Continue in Database Constraints: Back to tutorial overview.

Related in this section: Primary Key · Foreign Key · CHECK Constraint

Frequently Asked Questions

How do I set a default value for a column in PostgreSQL?
Add a DEFAULT clause to the column definition when creating the table: CREATE TABLE t (col INT DEFAULT 0). For an existing table, use ALTER TABLE t ALTER COLUMN col SET DEFAULT 0. The change is metadata-only and does not rewrite existing rows.
How do I explicitly insert the default value in an INSERT statement?
Include the column in the INSERT column list and use the DEFAULT keyword as its value: INSERT INTO t (col1, col2) VALUES ('x', DEFAULT). PostgreSQL will substitute the configured default value at insert time.
Can I use a function or expression as a default value?
Yes. Common examples include DEFAULT CURRENT_TIMESTAMP for timestamp columns and DEFAULT gen_random_uuid() for UUID columns.

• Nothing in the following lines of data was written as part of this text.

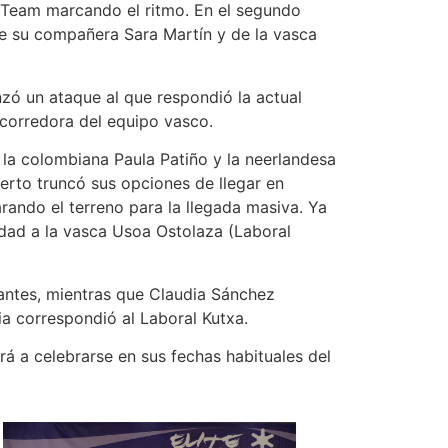
r Team marcando el ritmo. En el segundo
 de su compañera Sara Martín y de la vasca
anzó un ataque al que respondió la actual
 corredora del equipo vasco.
la colombiana Paula Patiño y la neerlandesa
erto truncó sus opciones de llegar en
arando el terreno para la llegada masiva. Ya
ridad a la vasca Usoa Ostolaza (Laboral
olantes, mientras que Claudia Sánchez
ria correspondió al Laboral Kutxa.
á a celebrarse en sus fechas habituales del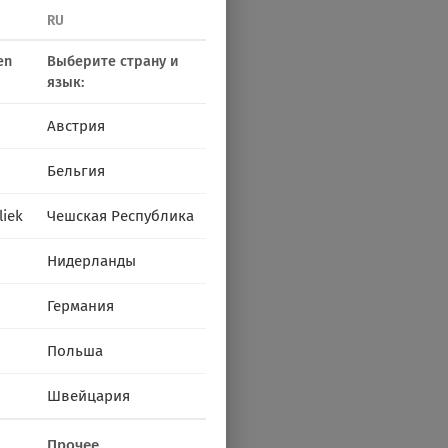
RU
en
Выберите страну и
язык:
Австрия
Бельгия
liek
Чешская Республика
Нидерланды
Германия
Польша
Швейцария
Прочее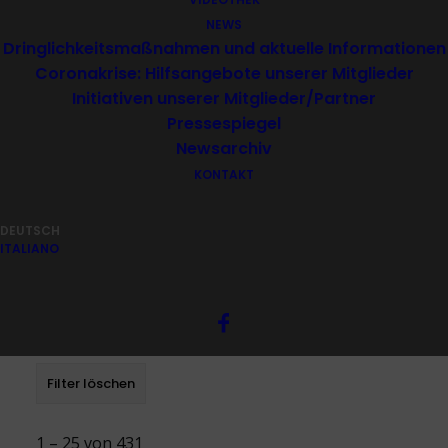
Bildung
|
Sport, Erholung und Freizeit
NEWS
|
Zivilschutz, Umwelt- und
Dringlichkeitsmaßnahmen und aktuelle Informationen
Landschaftsschutz
Coronakrise: Hilfsangebote unserer Mitglieder
Initiativen unserer Mitglieder/Partner
Pressespiegel
Ordentliche Mitglieder und Förderkreis:
Newsarchiv
Ordentliche Mitglieder
|
Förderkreis
KONTAKT
Suchen:
DEUTSCH
ITALIANO
Filter löschen
1 – 25 von 431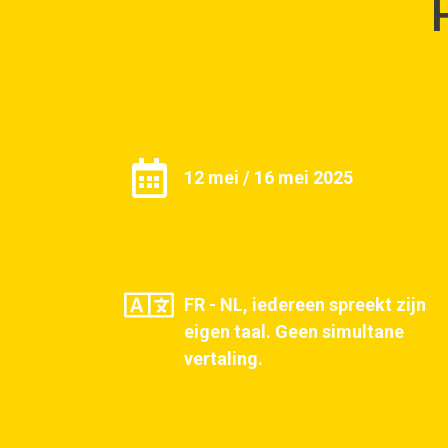
12 mei / 16 mei 2025
FR - NL, iedereen spreekt zijn
eigen taal. Geen simultane
vertaling.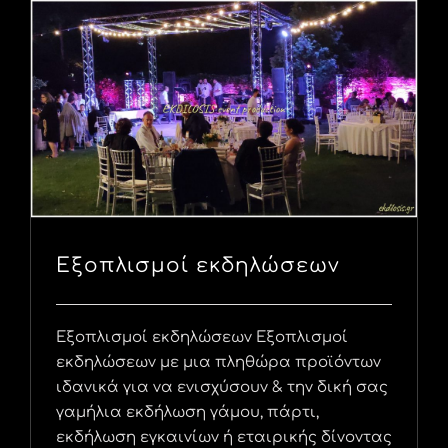
Εξοπλισμοί εκδηλώσεων
Εξοπλισμοί εκδηλώσεων Εξοπλισμοί
εκδηλώσεων με μια πληθώρα προϊόντων
ιδανικά για να ενισχύσουν & την δική σας
γαμήλια εκδήλωση γάμου, πάρτι,
εκδήλωση εγκαινίων ή εταιρικής δίνοντας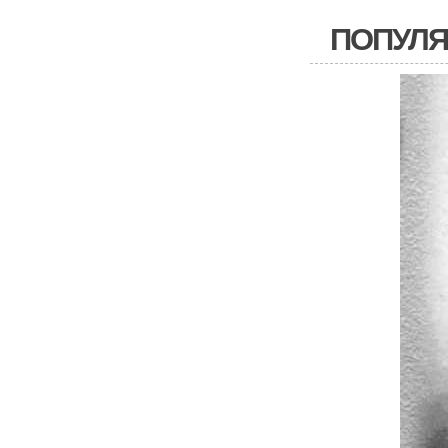
ПОПУЛЯ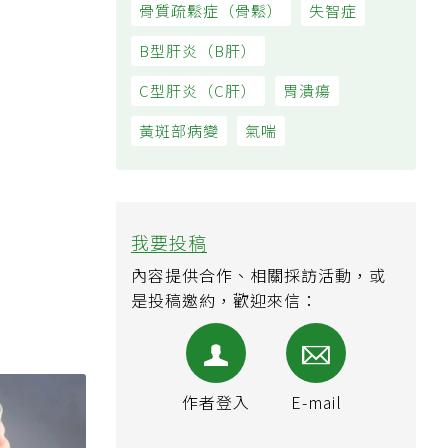
骨質疏鬆症（骨鬆）
失智症
B型肝炎（B肝）
C型肝炎（C肝）
胃潰瘍
黃斑部病變
氣喘
我要投稿
內容提供合作、相關採訪活動，或
是投稿邀約，歡迎來信：
作者登入
E-mail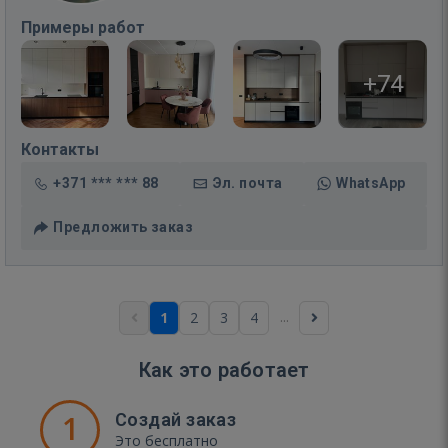
Примеры работ
+74
Контакты
+371 *** *** 88
Эл. почта
WhatsApp
Предложить заказ
...
1
2
3
4
Как это работает
1
Создай заказ
Это бесплатно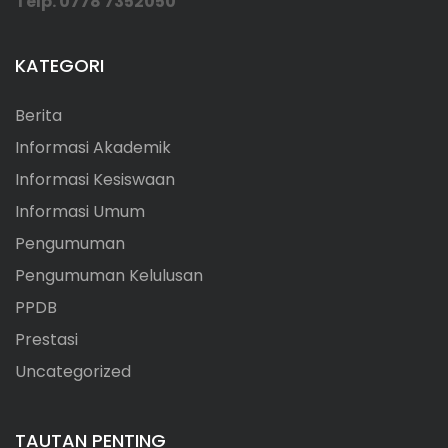
Telp. 0778 7352050
KATEGORI
Berita
Informasi Akademik
Informasi Kesiswaan
Informasi Umum
Pengumuman
Pengumuman Kelulusan
PPDB
Prestasi
Uncategorized
TAUTAN PENTING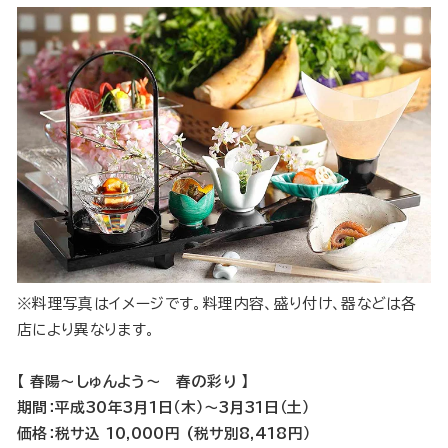
※料理写真はイメージです。料理内容、盛り付け、器などは各
店により異なります。
【 春陽～しゅんよう～ 春の彩り 】
期間：平成30年3月1日（木）～3月31日（土）
価格：税サ込 10,000円 (税サ別8,418円）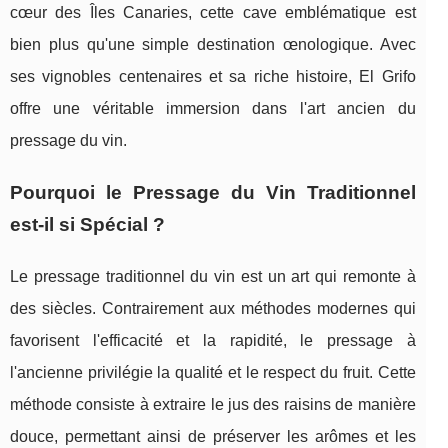
cœur des Îles Canaries, cette cave emblématique est
bien plus qu'une simple destination œnologique. Avec
ses vignobles centenaires et sa riche histoire, El Grifo
offre une véritable immersion dans l'art ancien du
pressage du vin.
Pourquoi le Pressage du Vin Traditionnel
est-il si Spécial ?
Le pressage traditionnel du vin est un art qui remonte à
des siècles. Contrairement aux méthodes modernes qui
favorisent l'efficacité et la rapidité, le pressage à
l'ancienne privilégie la qualité et le respect du fruit. Cette
méthode consiste à extraire le jus des raisins de manière
douce, permettant ainsi de préserver les arômes et les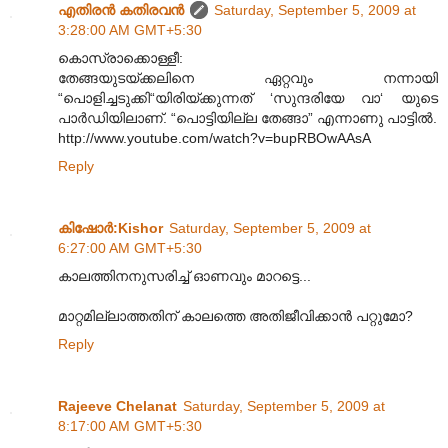
എതിരന്‍ കതിരവന്‍
Saturday, September 5, 2009 at
3:28:00 AM GMT+5:30
കൊസ്രാക്കൊള്ളീ:
തേങ്ങയുടയ്ക്കലിനെ ഏറ്റവും നന്നായി
“പൊളിച്ചടുക്കി“യിരിയ്ക്കുന്നത് ‘സുന്ദരിയേ വാ‘ യുടെ
പാർഡിയിലാണ്. “പൊട്ടിയില്ല തേങ്ങാ” എന്നാണു പാട്ടിൽ.
http://www.youtube.com/watch?v=bupRBOwAAsA
Reply
കിഷോർ‍:Kishor
Saturday, September 5, 2009 at
6:27:00 AM GMT+5:30
കാലത്തിനനുസരിച്ച് ഓണവും മാറട്ടെ...
മാറ്റമില്ലാത്തതിന് കാലത്തെ അതിജീവിക്കാൻ പറ്റുമോ?
Reply
Rajeeve Chelanat
Saturday, September 5, 2009 at
8:17:00 AM GMT+5:30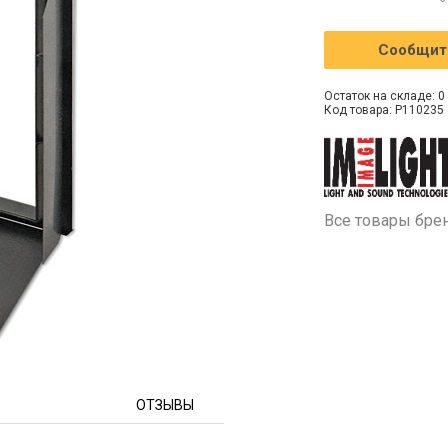
Сообщить
Остаток на складе: 0 
Код товара: P110235
Все товары бре
ОТЗЫВЫ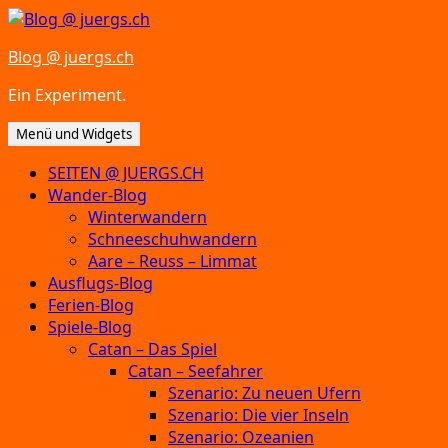
Zum
Inhalt
Blog @ juergs.ch
springen
Ein Experiment.
Menü und Widgets
SEITEN @ JUERGS.CH
Wander-Blog
Winterwandern
Schneeschuhwandern
Aare – Reuss – Limmat
Ausflugs-Blog
Ferien-Blog
Spiele-Blog
Catan – Das Spiel
Catan – Seefahrer
Szenario: Zu neuen Ufern
Szenario: Die vier Inseln
Szenario: Ozeanien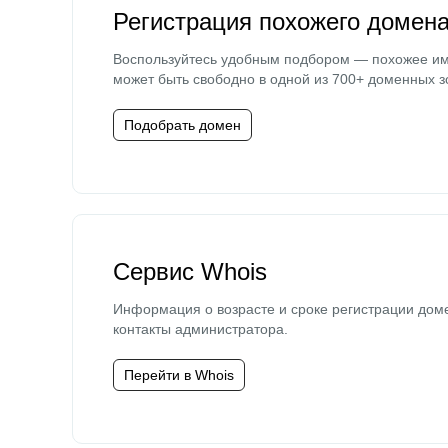
Регистрация похожего домен
Воспользуйтесь удобным подбором — похожее и
может быть свободно в одной из 700+ доменных з
Подобрать домен
Сервис Whois
Информация о возрасте и сроке регистрации дом
контакты администратора.
Перейти в Whois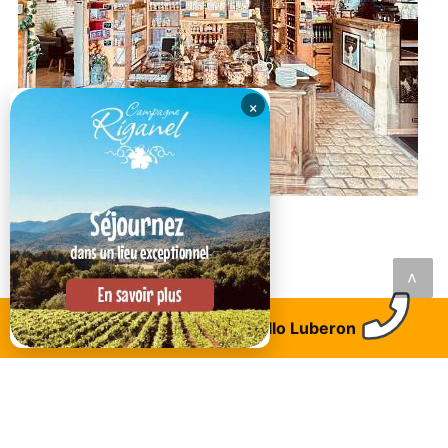
×
Céreste en luberon
La rue des Biscuits
<
Trouvez un logement
Allo Luberon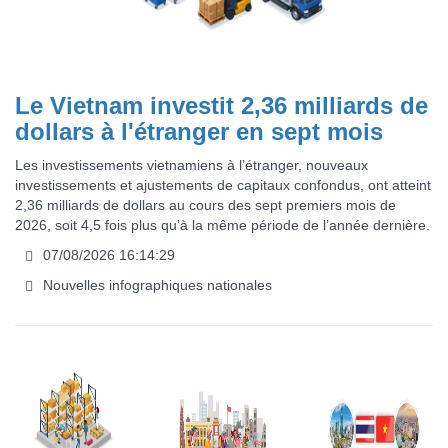
Le Vietnam investit 2,36 milliards de
dollars à l'étranger en sept mois
Les investissements vietnamiens à l’étranger, nouveaux
investissements et ajustements de capitaux confondus, ont atteint
2,36 milliards de dollars au cours des sept premiers mois de
2026, soit 4,5 fois plus qu’à la même période de l’année dernière.
07/08/2026 16:14:29
Nouvelles infographiques nationales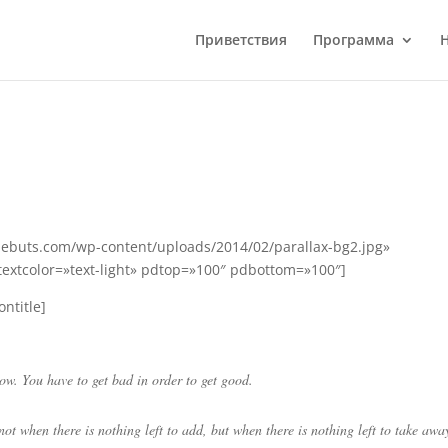
Приветствия
Программа
cdebuts.com/wp-content/uploads/2014/02/parallax-bg2.jpg»
 textcolor=»text-light» pdtop=»100″ pdbottom=»100″]
ontitle]
row. You have to get bad in order to get good.
ot when there is nothing left to add, but when there is nothing left to take awa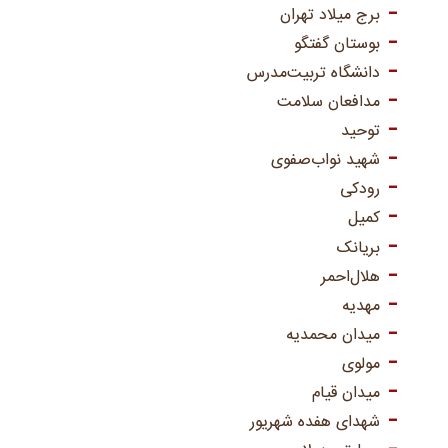
برج میلاد تهران
بوستان گفتگو
دانشگاه تربیت‌مدرس
مدافعان سلامت
توحید
شهید نواب‌صفوی
رودکی
کمیل
بریانک
هلال‌احمر
مهدیه
میدان محمدیه
مولوی
میدان قیام
شهدای هفده شهریور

The expression is evaluated at insert time, not at table-definition time, so each new row gets a fresh value.
How do I remove a default value from a column?
Use ALTER TABLE t ALTER COLUMN col DROP DEFAULT. After this, the column reverts to NULL if no value is provided on insert (assuming the column allows NULL). The operation is metadata-only and does not affect existing data.
What is the default value if I do not specify DEFAULT?
If no DEFAULT is specified, PostgreSQL uses NULL as the implicit default. If the column also has NOT NULL, every INSERT must supply an explicit value for that column — there is no fallback.